Sam Darwish, the U.S.-Nigerian executive who built IHS from a regional tower operator into a publicly traded infrastructure business, has seen the market value of his stake in IHS climb above $90 million. The milestone reflects renewed investor appetite for telecom infrastructure assets and highlights Darwish’s continuing role in shaping the continent’s digital backbone.
Darwish founded the company in Lagos in 2001 and has guided its rapid expansion across Africa and into Latin America. Under his leadership, IHS grew through a series of sale-and-leaseback deals and acquisitions, and listed in New York in October 2021. The company now operates tens of thousands of towers and sells co-location and connectivity services to mobile operators across multiple markets.

The value of Darwish’s holding rose as IHS shares responded to improved operational updates and a clearer path to margin expansion. For a founder-executive whose reputation is tied to the firm’s network build-out and capital raises, the increase in stake value is a practical marker of investor confidence in long-term recurring revenue from tower assets.
IHS’s business model benefits from stable cash flows and high switching costs for customers, characteristics that appeal to infrastructure-focused investors. Recent demand for data capacity in Africa and expanded fibre and small cell projects in Latin America have reinforced the case for rooftop and tower owners. Those secular trends translated into firmer trading in IHS shares, and that in turn lifted the notional value of significant insider positions.
For Darwish personally, the development is not merely financial. It underlines his successful transition from regional telecom specialist to global infrastructure boss. He remains closely associated with the company’s strategic moves, from acquisitions to energy efficiency programmes for remote sites, and the market’s reappraisal of those initiatives is visible in the balance sheet of insiders.

The move also matters for Nigeria’s broader narrative about homegrown entrepreneurs scaling globally. Darwish’s profile sits alongside other African executives who have taken locally incubated businesses to international markets, proving a roadmap for future founders who aim to combine local scale with institutional capital.
Investors will watch whether IHS can sustain the momentum. The company faces execution risk in integration and operational areas, and macro factors such as currency volatility and interest rate trends remain relevant. For now, market valuations place a premium on predictable infrastructure cash flows and on management teams with a track record of delivery.

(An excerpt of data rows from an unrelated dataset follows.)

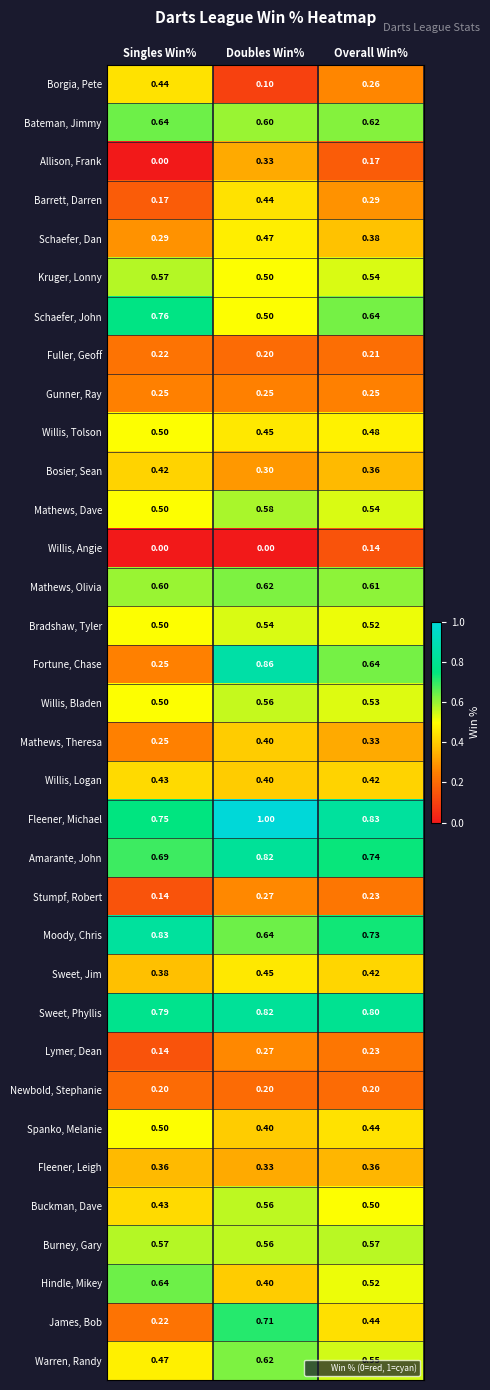

Which category has the highest value in the Fortune, Chase series?

Doubles Win%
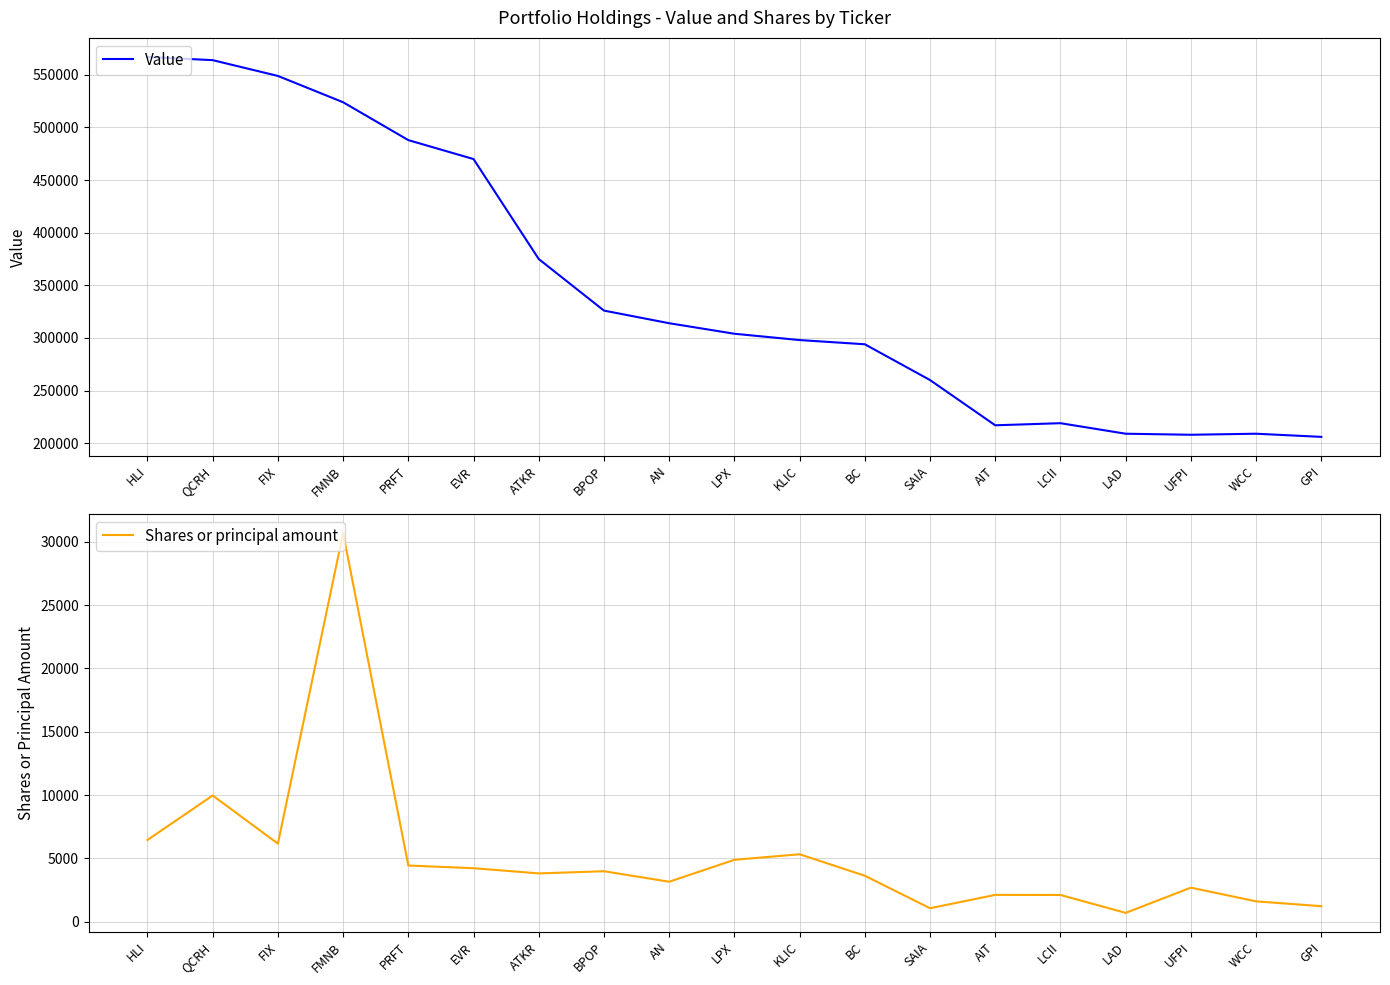

What are all the series names shown in the legend?

Value, Shares or principal amount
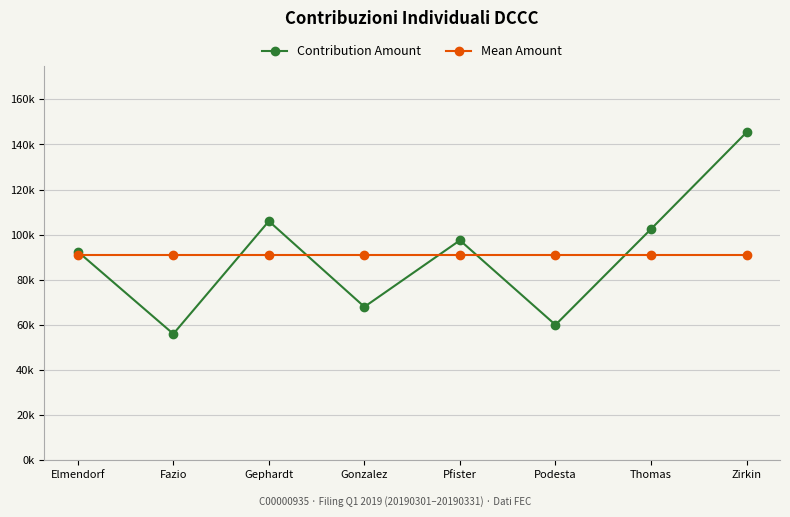

Is this an area chart (filled region under the line)?

No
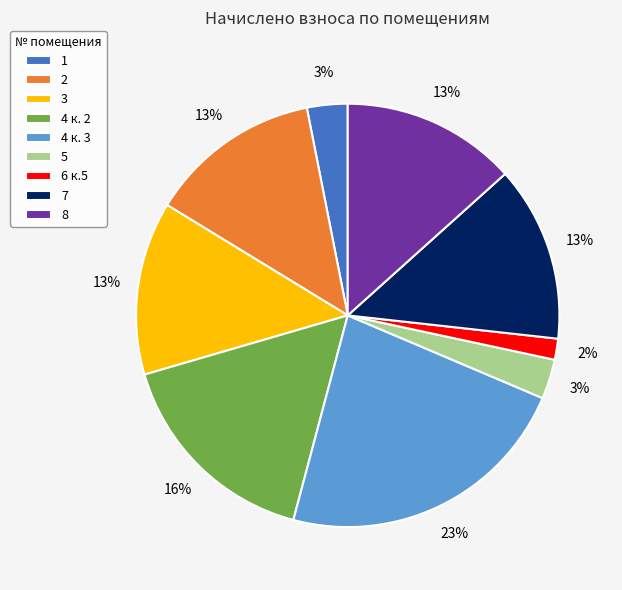

How many slices are in this pie chart?

9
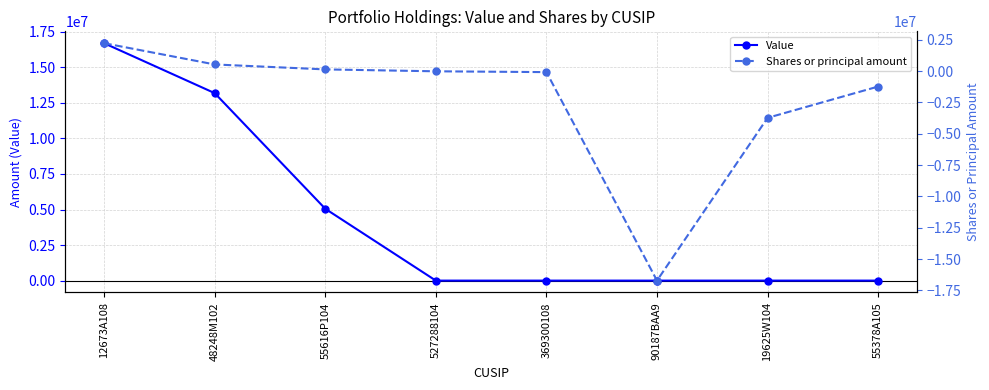

In Shares or principal amount, how many points are lower than both neighbors (excluding endpoints)?

1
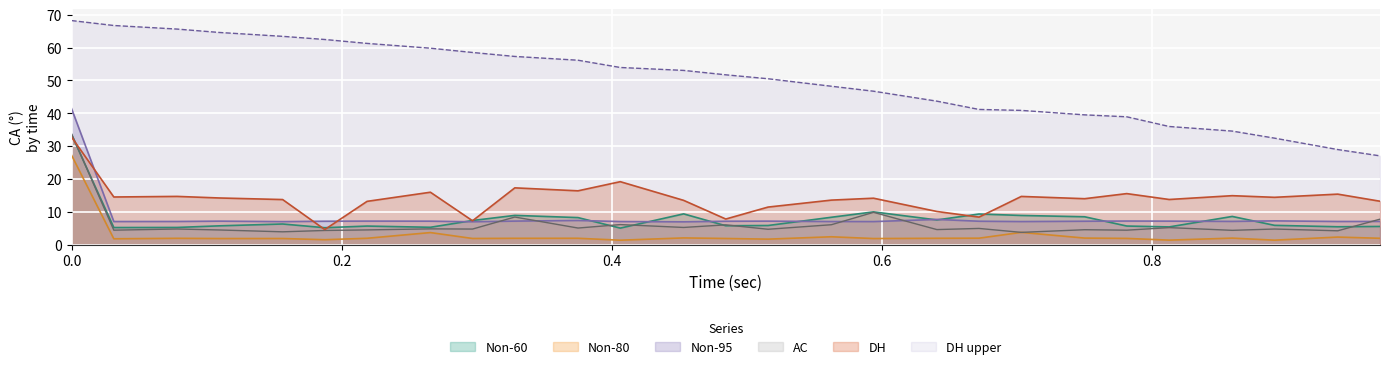

Rank the categories by DH_upper value from highest to lowest.

0.0, 0.0313, 0.0782, 0.1094, 0.1563, 0.1875, 0.2188, 0.2657, 0.2969, 0.3282, 0.375, 0.4063, 0.4532, 0.4844, 0.5157, 0.5626, 0.5938, 0.6407, 0.6719, 0.7032, 0.7501, 0.7813, 0.8127, 0.8594, 0.8907, 0.9375, 0.9688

Darwish’s rising stake value is likely to sharpen debate among analysts about the best path forward for IHS: accelerate expansion through leveraged growth or consolidate margins and cash returns for shareholders. Either route will demand close board and executive coordination, and Darwish’s role at the centre of those debates is clear.
For stakeholders in African telecom and infrastructure, the takeaway is practical. The value re-rating of IHS underscores the steady commercialisation of digital infrastructure on the continent. For founders, operators and domestic investors, the episode shows how patient capital and disciplined execution can transform local businesses into assets of global interest.